> **TASKS**
1) From the Tierra Whack review, extract the passage that begins at the words "Highlights of the" and stops after the words "a shimmery dynamism.".
2) In the Tierra Whack review, which song did Whack launch into right after bursting onto the stage?

Tierra Whack: Most emotive

Highlights of the set: “Fruit Salad,” “Hungry Hippo,” “Gloria”

The Twin Peaks main stage was decked out in the iconic red and white of Dr. Seuss’ “The Cat in the Hat” when Tierra Whack exhibited newly minted greatness at her first ever Outside Lands on Saturday. Accompanied by the characters from Seuss’ “Green Eggs and Ham,” the set design was an apt backdrop for the Philadelphia rapper known for her lyrically loopy style and sense of whimsy.

During a statically charged 45-minute performance, Whack showcased much of her 2018 debut album Whack World, as well as more recent tracks. The Seussian stage and her red-and-white outfit complemented the fully realized visual aesthetic of the eclectic music videos that accompany the album. As she moved across the stage and into the audience between tracks, Whack took on a shimmery dynamism.

Whack World is a carousel ride of short, pungent tracks. With each one clocking in around 1 minute, the album is a series of brief glimpses into the artist’s fun-house imagination. Yet each of the 15 pieces is transcendent and has a fully rounded vision. This sense of world-building — imbued in her album and encapsulated in its title — was also carried into Whack’s set.

After a few tunes spun by Whack’s DJ and hype man, Zach Whack (including “Promiscuous Girl,” which garnered an exuberant audience response in line with the festival’s penchant for nostalgic covers), the rapper burst onto the stage and launched immediately into “Only Child.” She then, without pause, pivoted to “CLONES,” switching tone and rhythm at a lightning-fast pace.

The set as a whole was a collage of Whack’s work, jumping quickly from song to song with constant energy and little buffer time. Mirroring her album’s structure, Whack covered a staggering breadth of material while still giving each track its due and leaving room for the mutable atmosphere of a live performance.

Backed by the original, more singsong track, Whack punctuated the lines to “Gloria” with a new sense of pointedness. By lifting the ends of the verses in a sort of rhetorical questioning, she made the song less of a meditation on the singer’s own prowess and more of a full exhibition of her bravado. True to the song’s title, it was a statement of purpose for Whack, who initiated joyous mayhem in the jumping crowd with the shout-rapped refrain of “They say, ‘Big Whack, Big Whack, Big Whack, Big Whack’ / What’s up? / Why you wanna see me down? You should give up.”

Jeremy Cohen/Courtesy

Whack maintained energy and her signature affability throughout, adopting an affected vocal imitation for “Fuck Off” and faking an exit in the middle of “Hungry Hippo.” In the high point of the set, she deftly amped up the crowd for “Pretty Ugly,” which drew the biggest audience response with its affirming opening lines of “Don’t worry ’bout me, I’m doing good, I’m doing great, all right.”

> **RECORDS PROVIDED**
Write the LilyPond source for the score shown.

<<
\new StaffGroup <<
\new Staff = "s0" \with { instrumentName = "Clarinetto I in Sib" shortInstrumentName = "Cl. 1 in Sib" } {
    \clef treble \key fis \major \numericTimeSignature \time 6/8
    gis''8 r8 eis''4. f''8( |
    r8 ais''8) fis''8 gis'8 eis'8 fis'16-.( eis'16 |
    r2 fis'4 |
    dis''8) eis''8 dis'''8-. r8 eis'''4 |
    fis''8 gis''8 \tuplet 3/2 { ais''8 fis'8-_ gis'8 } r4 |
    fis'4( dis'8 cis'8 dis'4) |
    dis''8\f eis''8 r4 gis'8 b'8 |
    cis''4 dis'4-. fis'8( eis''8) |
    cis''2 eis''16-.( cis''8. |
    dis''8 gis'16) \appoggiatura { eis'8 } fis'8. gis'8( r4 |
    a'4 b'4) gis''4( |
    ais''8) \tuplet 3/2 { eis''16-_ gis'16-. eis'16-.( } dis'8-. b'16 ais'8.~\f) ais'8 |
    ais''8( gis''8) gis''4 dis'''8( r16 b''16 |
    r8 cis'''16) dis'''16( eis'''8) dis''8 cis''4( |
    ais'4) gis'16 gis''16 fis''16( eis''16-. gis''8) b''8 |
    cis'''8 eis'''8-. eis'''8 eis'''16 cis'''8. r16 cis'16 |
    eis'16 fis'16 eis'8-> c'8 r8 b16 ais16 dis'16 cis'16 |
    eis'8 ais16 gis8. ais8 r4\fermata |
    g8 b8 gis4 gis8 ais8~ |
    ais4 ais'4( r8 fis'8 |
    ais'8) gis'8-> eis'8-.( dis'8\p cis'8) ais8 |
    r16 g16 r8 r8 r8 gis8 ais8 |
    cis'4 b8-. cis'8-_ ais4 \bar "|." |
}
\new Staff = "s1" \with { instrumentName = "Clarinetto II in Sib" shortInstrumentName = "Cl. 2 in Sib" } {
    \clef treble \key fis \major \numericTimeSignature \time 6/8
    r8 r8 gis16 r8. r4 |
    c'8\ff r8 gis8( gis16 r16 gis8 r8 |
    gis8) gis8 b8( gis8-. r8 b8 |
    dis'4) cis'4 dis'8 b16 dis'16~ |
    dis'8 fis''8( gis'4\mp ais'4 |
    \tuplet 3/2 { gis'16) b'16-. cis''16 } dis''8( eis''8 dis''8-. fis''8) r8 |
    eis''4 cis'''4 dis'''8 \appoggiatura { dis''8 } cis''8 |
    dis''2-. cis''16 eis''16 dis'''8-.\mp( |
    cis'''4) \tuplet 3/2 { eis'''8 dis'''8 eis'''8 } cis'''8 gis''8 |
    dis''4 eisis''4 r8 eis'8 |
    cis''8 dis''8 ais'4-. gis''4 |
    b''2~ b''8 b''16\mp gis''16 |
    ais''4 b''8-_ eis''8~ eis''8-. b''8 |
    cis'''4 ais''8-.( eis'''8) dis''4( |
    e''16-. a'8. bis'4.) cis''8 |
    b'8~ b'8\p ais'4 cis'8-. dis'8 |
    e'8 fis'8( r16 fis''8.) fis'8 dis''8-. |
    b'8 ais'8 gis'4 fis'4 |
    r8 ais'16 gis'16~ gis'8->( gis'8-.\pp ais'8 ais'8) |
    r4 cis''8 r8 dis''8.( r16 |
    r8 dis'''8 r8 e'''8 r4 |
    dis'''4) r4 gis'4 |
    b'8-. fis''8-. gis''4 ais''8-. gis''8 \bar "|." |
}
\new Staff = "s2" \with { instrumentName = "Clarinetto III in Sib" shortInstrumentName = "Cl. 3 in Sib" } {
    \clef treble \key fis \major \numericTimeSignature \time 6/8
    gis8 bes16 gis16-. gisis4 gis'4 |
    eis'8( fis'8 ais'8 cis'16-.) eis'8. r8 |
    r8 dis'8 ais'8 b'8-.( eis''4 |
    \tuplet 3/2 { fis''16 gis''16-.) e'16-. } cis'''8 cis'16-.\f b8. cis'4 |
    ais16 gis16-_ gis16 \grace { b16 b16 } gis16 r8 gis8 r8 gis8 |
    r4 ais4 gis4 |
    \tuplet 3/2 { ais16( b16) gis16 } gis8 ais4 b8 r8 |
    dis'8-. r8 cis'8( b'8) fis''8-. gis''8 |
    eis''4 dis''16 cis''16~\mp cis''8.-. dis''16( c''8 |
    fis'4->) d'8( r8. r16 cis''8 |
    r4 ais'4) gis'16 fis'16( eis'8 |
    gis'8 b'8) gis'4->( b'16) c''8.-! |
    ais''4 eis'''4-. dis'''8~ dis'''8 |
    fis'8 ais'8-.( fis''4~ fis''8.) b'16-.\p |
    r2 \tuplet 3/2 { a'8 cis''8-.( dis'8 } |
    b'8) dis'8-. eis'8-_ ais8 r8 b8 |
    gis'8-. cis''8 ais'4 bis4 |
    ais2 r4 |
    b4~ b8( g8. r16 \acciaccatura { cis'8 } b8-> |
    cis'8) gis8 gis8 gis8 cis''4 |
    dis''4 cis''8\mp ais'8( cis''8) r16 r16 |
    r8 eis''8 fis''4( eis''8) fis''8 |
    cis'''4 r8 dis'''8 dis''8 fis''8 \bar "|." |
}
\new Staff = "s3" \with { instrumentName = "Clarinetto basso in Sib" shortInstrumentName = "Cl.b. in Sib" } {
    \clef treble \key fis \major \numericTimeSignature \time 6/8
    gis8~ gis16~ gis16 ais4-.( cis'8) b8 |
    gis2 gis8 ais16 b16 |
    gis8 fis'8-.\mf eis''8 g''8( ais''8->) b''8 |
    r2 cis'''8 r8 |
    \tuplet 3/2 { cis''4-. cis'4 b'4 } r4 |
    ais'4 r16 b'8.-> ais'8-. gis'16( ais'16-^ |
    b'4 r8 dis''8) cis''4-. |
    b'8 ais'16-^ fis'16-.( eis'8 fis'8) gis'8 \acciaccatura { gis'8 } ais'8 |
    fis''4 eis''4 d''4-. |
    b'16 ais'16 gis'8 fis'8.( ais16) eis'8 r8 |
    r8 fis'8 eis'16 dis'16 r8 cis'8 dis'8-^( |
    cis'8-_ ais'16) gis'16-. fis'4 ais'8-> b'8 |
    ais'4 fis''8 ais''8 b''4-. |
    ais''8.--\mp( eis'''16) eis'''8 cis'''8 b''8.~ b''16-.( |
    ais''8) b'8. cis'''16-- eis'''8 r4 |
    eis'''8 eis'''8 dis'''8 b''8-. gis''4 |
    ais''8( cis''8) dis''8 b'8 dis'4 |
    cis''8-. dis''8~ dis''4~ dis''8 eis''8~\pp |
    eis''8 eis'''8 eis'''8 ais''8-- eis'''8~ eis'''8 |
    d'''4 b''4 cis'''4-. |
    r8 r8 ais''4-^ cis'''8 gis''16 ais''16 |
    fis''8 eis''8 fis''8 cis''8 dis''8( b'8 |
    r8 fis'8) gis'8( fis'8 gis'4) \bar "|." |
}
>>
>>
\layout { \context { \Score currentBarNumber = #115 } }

> **RESULTS FOR THE EXERCISE**
1)
Highlights of the set: “Fruit Salad,” “Hungry Hippo,” “Gloria”

The Twin Peaks main stage was decked out in the iconic red and white of Dr. Seuss’ “The Cat in the Hat” when Tierra Whack exhibited newly minted greatness at her first ever Outside Lands on Saturday. Accompanied by the characters from Seuss’ “Green Eggs and Ham,” the set design was an apt backdrop for the Philadelphia rapper known for her lyrically loopy style and sense of whimsy.

During a statically charged 45-minute performance, Whack showcased much of her 2018 debut album Whack World, as well as more recent tracks. The Seussian stage and her red-and-white outfit complemented the fully realized visual aesthetic of the eclectic music videos that accompany the album. As she moved across the stage and into the audience between tracks, Whack took on a shimmery dynamism.

2) "Only Child."